• _Input for this task_
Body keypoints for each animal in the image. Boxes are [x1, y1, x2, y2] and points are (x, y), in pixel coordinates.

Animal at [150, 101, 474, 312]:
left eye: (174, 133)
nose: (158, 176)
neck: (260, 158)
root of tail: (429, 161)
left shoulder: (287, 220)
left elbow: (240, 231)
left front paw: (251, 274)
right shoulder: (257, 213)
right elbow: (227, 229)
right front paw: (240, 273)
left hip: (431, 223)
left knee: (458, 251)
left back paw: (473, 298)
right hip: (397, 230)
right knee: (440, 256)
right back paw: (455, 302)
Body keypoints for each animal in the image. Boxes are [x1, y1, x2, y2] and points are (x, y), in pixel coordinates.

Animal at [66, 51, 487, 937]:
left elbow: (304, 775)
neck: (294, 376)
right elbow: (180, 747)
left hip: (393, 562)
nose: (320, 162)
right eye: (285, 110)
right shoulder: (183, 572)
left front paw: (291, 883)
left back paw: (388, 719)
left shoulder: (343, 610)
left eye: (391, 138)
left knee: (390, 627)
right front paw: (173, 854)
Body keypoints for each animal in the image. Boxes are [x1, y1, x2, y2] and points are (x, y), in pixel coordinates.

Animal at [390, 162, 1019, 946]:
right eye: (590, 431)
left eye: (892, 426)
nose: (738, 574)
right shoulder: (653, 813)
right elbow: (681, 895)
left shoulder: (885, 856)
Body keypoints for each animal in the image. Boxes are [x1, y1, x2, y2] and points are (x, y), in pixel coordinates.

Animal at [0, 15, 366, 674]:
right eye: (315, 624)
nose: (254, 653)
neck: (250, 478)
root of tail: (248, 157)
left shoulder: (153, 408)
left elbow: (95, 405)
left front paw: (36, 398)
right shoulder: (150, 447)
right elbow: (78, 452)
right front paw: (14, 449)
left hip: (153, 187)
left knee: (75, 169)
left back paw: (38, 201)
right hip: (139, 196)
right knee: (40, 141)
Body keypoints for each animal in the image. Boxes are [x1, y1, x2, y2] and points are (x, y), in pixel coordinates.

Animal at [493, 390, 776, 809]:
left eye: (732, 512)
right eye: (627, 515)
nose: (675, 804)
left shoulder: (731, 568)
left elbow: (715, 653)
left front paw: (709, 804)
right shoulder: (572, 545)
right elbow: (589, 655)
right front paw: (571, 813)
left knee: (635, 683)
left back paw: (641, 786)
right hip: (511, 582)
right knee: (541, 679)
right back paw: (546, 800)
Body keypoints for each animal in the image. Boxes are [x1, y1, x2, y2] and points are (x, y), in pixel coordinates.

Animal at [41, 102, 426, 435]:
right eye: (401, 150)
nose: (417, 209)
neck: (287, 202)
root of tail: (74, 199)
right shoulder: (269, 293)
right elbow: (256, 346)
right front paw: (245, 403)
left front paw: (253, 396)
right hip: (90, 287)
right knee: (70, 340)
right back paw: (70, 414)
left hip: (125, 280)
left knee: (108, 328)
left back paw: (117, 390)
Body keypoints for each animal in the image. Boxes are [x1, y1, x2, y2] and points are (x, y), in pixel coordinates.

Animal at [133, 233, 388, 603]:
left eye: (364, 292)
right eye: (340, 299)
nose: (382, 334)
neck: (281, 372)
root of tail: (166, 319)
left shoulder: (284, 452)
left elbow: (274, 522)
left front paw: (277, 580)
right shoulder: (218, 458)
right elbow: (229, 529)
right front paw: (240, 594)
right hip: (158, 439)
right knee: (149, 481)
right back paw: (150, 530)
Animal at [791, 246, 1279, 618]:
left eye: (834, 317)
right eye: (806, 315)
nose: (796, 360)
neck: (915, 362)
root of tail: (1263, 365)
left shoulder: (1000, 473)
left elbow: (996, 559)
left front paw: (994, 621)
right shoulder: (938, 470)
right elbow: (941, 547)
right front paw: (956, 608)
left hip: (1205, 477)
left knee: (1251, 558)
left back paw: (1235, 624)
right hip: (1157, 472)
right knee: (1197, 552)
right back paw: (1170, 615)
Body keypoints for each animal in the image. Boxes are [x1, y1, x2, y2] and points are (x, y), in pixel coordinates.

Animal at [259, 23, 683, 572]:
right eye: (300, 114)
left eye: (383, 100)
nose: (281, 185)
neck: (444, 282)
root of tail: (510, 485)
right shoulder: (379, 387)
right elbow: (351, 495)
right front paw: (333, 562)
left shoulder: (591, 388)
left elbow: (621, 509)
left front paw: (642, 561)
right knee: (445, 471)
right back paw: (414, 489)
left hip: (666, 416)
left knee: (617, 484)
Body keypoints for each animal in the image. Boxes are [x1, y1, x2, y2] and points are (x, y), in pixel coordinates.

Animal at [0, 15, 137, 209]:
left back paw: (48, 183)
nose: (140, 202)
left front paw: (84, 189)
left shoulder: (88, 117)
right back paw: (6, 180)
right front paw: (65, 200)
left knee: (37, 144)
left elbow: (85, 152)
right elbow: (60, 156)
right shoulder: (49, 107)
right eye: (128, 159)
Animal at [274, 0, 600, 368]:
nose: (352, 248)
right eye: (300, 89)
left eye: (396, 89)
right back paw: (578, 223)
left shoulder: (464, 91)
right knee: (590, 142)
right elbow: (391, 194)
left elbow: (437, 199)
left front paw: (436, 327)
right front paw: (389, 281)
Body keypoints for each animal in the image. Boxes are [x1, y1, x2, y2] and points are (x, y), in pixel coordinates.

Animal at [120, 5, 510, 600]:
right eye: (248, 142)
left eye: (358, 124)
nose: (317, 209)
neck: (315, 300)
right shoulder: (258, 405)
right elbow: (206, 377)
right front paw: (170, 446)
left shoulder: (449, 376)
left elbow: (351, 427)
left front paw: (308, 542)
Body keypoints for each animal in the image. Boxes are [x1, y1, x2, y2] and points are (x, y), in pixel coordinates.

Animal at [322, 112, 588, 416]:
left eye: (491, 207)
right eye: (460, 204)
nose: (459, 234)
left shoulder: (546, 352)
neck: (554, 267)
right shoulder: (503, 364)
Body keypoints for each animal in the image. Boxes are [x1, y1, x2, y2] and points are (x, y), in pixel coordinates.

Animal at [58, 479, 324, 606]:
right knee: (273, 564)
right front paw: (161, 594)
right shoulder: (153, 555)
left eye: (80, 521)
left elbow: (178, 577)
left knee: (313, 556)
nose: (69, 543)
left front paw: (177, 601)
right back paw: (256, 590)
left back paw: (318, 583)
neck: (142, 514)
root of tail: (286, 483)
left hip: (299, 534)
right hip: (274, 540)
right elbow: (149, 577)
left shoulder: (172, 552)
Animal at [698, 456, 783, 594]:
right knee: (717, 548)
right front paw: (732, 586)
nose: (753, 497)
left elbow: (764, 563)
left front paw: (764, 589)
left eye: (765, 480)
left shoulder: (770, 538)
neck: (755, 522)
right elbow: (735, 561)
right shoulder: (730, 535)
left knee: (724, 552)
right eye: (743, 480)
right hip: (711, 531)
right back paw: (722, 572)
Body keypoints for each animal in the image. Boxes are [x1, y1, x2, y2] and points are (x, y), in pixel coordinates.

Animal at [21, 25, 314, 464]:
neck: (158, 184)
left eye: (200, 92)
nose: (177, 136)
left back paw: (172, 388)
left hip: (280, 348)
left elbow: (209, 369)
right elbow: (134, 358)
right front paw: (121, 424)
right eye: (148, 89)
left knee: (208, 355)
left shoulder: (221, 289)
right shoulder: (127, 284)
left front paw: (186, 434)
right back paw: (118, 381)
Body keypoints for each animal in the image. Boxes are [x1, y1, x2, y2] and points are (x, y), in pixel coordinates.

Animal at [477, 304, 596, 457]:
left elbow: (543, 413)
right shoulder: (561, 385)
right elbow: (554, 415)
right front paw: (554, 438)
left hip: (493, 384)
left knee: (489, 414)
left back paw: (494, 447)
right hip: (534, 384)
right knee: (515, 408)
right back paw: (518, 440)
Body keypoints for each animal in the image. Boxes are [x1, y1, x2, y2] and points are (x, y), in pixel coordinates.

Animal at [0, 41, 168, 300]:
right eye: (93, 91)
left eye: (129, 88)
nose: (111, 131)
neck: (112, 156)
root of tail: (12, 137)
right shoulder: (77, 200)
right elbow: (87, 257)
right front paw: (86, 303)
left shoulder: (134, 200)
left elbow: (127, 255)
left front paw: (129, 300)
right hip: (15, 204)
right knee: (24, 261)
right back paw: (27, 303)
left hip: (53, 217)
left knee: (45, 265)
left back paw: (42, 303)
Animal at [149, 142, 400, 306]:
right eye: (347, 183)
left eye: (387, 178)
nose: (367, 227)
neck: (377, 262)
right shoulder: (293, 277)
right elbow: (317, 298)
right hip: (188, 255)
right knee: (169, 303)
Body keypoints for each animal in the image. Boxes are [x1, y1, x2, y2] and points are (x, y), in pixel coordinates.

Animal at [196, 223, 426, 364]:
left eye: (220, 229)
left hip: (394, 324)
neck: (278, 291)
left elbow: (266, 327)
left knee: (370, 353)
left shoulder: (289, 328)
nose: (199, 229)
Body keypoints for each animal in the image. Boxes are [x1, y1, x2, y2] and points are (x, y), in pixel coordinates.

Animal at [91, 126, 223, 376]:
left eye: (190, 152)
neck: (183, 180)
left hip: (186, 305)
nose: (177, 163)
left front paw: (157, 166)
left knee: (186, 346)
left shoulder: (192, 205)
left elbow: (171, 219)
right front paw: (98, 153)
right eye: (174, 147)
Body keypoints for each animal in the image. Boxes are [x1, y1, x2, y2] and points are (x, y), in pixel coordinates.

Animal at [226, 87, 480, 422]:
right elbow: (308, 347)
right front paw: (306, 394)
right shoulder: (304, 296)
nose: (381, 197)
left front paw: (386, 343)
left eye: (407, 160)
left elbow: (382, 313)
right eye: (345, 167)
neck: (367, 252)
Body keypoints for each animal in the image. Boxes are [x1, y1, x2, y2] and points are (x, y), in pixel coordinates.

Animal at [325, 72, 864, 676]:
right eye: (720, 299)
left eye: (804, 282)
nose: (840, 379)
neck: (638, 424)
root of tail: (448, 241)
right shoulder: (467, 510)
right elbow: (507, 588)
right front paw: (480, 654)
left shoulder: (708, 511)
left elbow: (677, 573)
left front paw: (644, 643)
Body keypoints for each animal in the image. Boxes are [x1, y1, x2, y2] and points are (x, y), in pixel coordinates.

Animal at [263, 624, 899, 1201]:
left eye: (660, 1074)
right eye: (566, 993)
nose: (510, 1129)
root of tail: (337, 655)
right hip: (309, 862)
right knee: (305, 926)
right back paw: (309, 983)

• _Task goal_
Only one stretch of the data above is needed. Restate it word for word, from the line containing "left back paw: (38, 201)" through the line containing "right eye: (627, 515)", both ends included.

• _Solution for this exercise_
left back paw: (38, 201)
right hip: (139, 196)
right knee: (40, 141)
Body keypoints for each animal in the image. Boxes are [x1, y1, x2, y2] and points are (x, y), in pixel coordinates.

Animal at [493, 390, 776, 809]:
left eye: (732, 512)
right eye: (627, 515)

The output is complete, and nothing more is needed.